Hashtable Management To synchronize accesses to a vbucket hash table, each incoming thread needs to acquire a lock before accessing a key region of the hash table. There are multiple locks per vbucket hash table, each of which is responsible for controlling exclusive accesses to a certain ket region on that hash table. The number of regions of a hash table can grow dynamically as more documents are inserted into the hash table.
To control the memory size of the hashtable, Item pager thread will monitor the memory utilization of the hashtable. Once a high watermark is reached, it will initiate an eviction process to remove certain document content from the hashtable. Only entries that are not referenced by entries in the checkpoint buffer can be evicted because otherwise the outstanding update (which only exists in hashtable but not persisted) will be lost.
After the eviction, the entry of the document still remains in the hash table; only the document content of the document will be removed from memory but the metadata is still there. The eviction process stops after reaching the low watermark. The high/low water mark is determined by the bucket memory quota. By default, the high water mark is set to 75% of bucket quota, while the low water mark is set to 60% of bucket quota. These watermarks can be configurable at runtime.
In CouchDB, every document is associated with an expiration time and will be deleted once it is expired. Expiry pager is responsible for tracking and removing the expired document from both the hashtable as well as the storage engine (by scheduling a delete operation).
Checkpoint manager is responsible to recycle the checkpoint buffer, which holds the outstanding update request, consumed by the two downstream processes, Flusher, and TAP replicator. When all the request in the checkpoint buffer has been processed, the checkpoint buffer will be deleted and a new one will be created.
TAP replicator is responsible to handle vBucket migration as well as vBucket replication from active server to replica server.

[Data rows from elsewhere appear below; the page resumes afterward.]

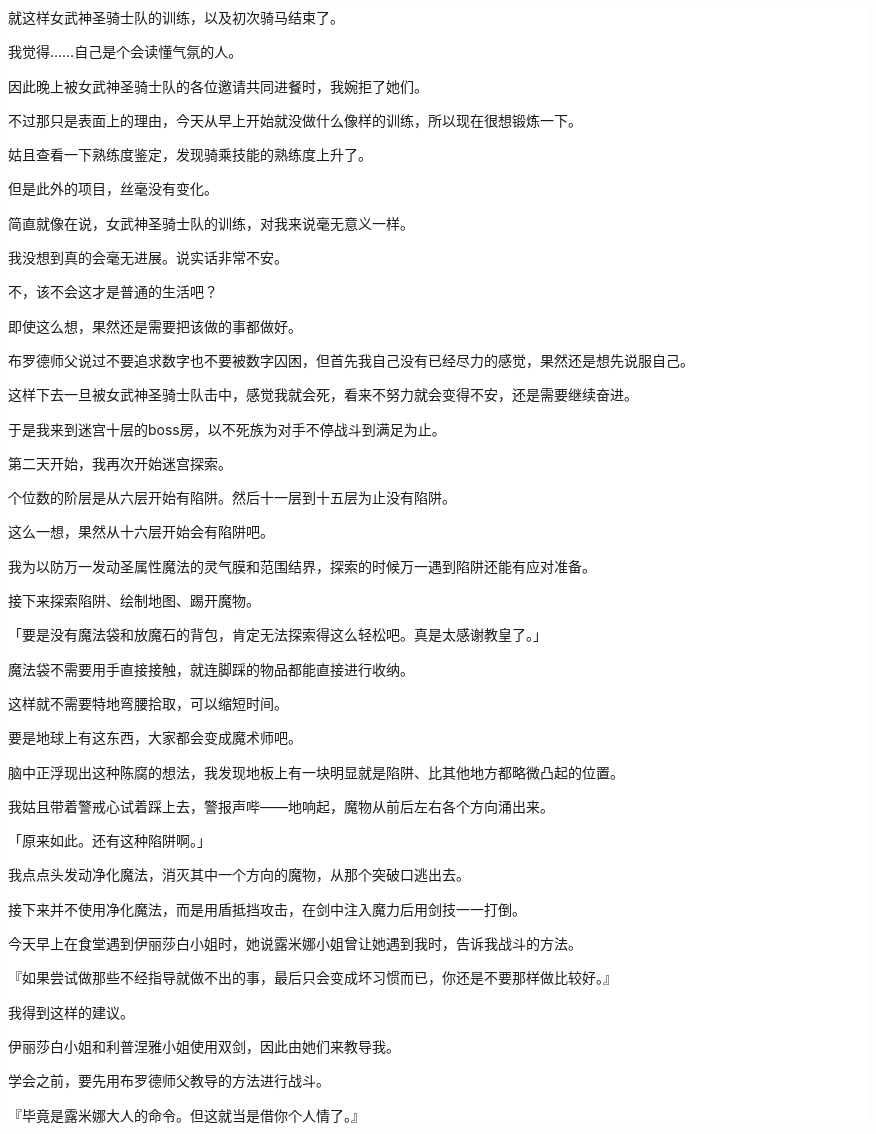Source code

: 就这样女武神圣骑士队的训练，以及初次骑马结束了。

我觉得……自己是个会读懂气氛的人。

因此晚上被女武神圣骑士队的各位邀请共同进餐时，我婉拒了她们。

不过那只是表面上的理由，今天从早上开始就没做什么像样的训练，所以现在很想锻炼一下。

姑且查看一下熟练度鉴定，发现骑乘技能的熟练度上升了。

但是此外的项目，丝毫没有变化。

简直就像在说，女武神圣骑士队的训练，对我来说毫无意义一样。

我没想到真的会毫无进展。说实话非常不安。

不，该不会这才是普通的生活吧？

即使这么想，果然还是需要把该做的事都做好。

布罗德师父说过不要追求数字也不要被数字囚困，但首先我自己没有已经尽力的感觉，果然还是想先说服自己。

这样下去一旦被女武神圣骑士队击中，感觉我就会死，看来不努力就会变得不安，还是需要继续奋进。

于是我来到迷宫十层的boss房，以不死族为对手不停战斗到满足为止。

第二天开始，我再次开始迷宫探索。

个位数的阶层是从六层开始有陷阱。然后十一层到十五层为止没有陷阱。

这么一想，果然从十六层开始会有陷阱吧。

我为以防万一发动圣属性魔法的灵气膜和范围结界，探索的时候万一遇到陷阱还能有应对准备。

接下来探索陷阱、绘制地图、踢开魔物。

「要是没有魔法袋和放魔石的背包，肯定无法探索得这么轻松吧。真是太感谢教皇了。」

魔法袋不需要用手直接接触，就连脚踩的物品都能直接进行收纳。

这样就不需要特地弯腰拾取，可以缩短时间。

要是地球上有这东西，大家都会变成魔术师吧。

脑中正浮现出这种陈腐的想法，我发现地板上有一块明显就是陷阱、比其他地方都略微凸起的位置。

我姑且带着警戒心试着踩上去，警报声哔——地响起，魔物从前后左右各个方向涌出来。

「原来如此。还有这种陷阱啊。」

我点点头发动净化魔法，消灭其中一个方向的魔物，从那个突破口逃出去。

接下来并不使用净化魔法，而是用盾抵挡攻击，在剑中注入魔力后用剑技一一打倒。

今天早上在食堂遇到伊丽莎白小姐时，她说露米娜小姐曾让她遇到我时，告诉我战斗的方法。

『如果尝试做那些不经指导就做不出的事，最后只会变成坏习惯而已，你还是不要那样做比较好。』

我得到这样的建议。

伊丽莎白小姐和利普涅雅小姐使用双剑，因此由她们来教导我。

学会之前，要先用布罗德师父教导的方法进行战斗。

『毕竟是露米娜大人的命令。但这就当是借你个人情了。』
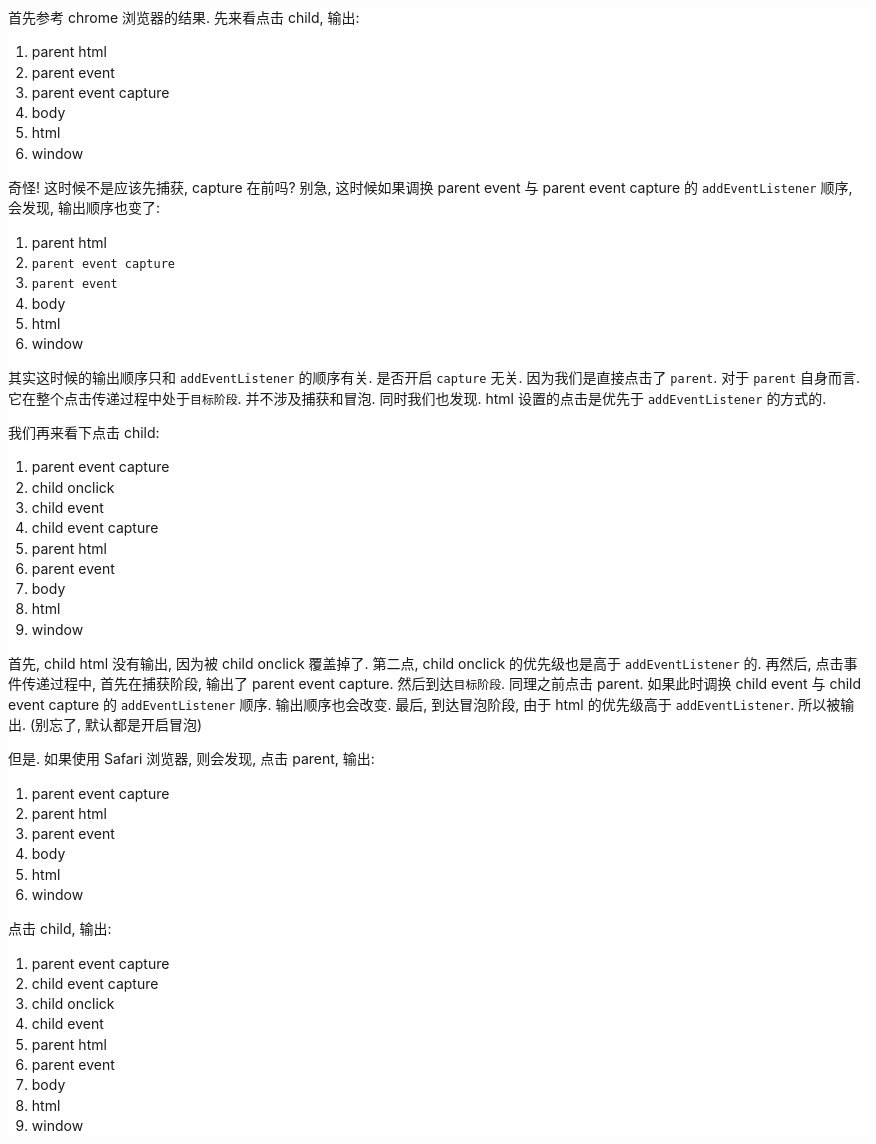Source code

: 首先参考 chrome 浏览器的结果. 先来看点击 child, 输出:

1. parent html
2. parent event
3. parent event capture
4. body
5. html
6. window

奇怪! 这时候不是应该先捕获, capture 在前吗? 别急, 这时候如果调换 parent event 与 parent event capture 的 `addEventListener` 顺序, 会发现, 输出顺序也变了:

1. parent html
2. `parent event capture`
3. `parent event`
4. body
5. html
6. window

其实这时候的输出顺序只和 `addEventListener` 的顺序有关. 是否开启 `capture` 无关. 因为我们是直接点击了 `parent`. 对于 `parent` 自身而言. 它在整个点击传递过程中处于`目标阶段`. 并不涉及捕获和冒泡. 同时我们也发现. html 设置的点击是优先于 `addEventListener` 的方式的.

我们再来看下点击 child:

1. parent event capture
2. child onclick
3. child event
4. child event capture
5. parent html
6. parent event
7. body
8. html
9. window

首先, child html 没有输出, 因为被 child onclick 覆盖掉了.
 第二点, child onclick 的优先级也是高于 `addEventListener` 的.
 再然后, 点击事件传递过程中, 首先在捕获阶段, 输出了 parent event capture. 然后到达`目标阶段`. 同理之前点击 parent. 如果此时调换 child event 与 child event capture 的 `addEventListener` 顺序. 输出顺序也会改变.
 最后, 到达冒泡阶段, 由于 html 的优先级高于 `addEventListener`. 所以被输出. (别忘了, 默认都是开启冒泡)

但是. 如果使用 Safari 浏览器, 则会发现, 点击 parent, 输出:

1. parent event capture
2. parent html
3. parent event
4. body
5. html
6. window

点击 child, 输出:

1. parent event capture
2. child event capture
3. child onclick
4. child event
5. parent html
6. parent event
7. body
8. html
9. window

It does this by propagating the latest modified document to the corresponding replica server.
At the time a replica vBucket is established, the entire vBucket need to be copied from the active server to the empty destination replica server as follows
- The in-memory hash table at the active server will be transferred to the replica server. Notice that during this period, some data may be updated and therefore the data set transferred to the replica can be inconsistent (some are the latest and some are outdated).
- Nevertheless, all updates happen after the start of transfer is tracked in the checkpoint buffer.
- Therefore, after the in-memory hashtable transferred is completed, the TAP replicator can pick up those updates from the checkpoint buffer. This ensures the latest versioned of changed documents are sent to the replica, and hence fix the inconsistency.
- However, the hash table cache doesn’t contain all the document content. Data also need to be read from the vBucket file and send to the replica. Notice that during this period, an update of vBucket will happen in the active server. However, since the file is appended only, subsequent data update won’t interfere the vBucket copying process.
After the replica server has caught up, subsequent update at the active server will be available at its checkpoint buffer which will be pickup by the TAP replicator and send to the replica server.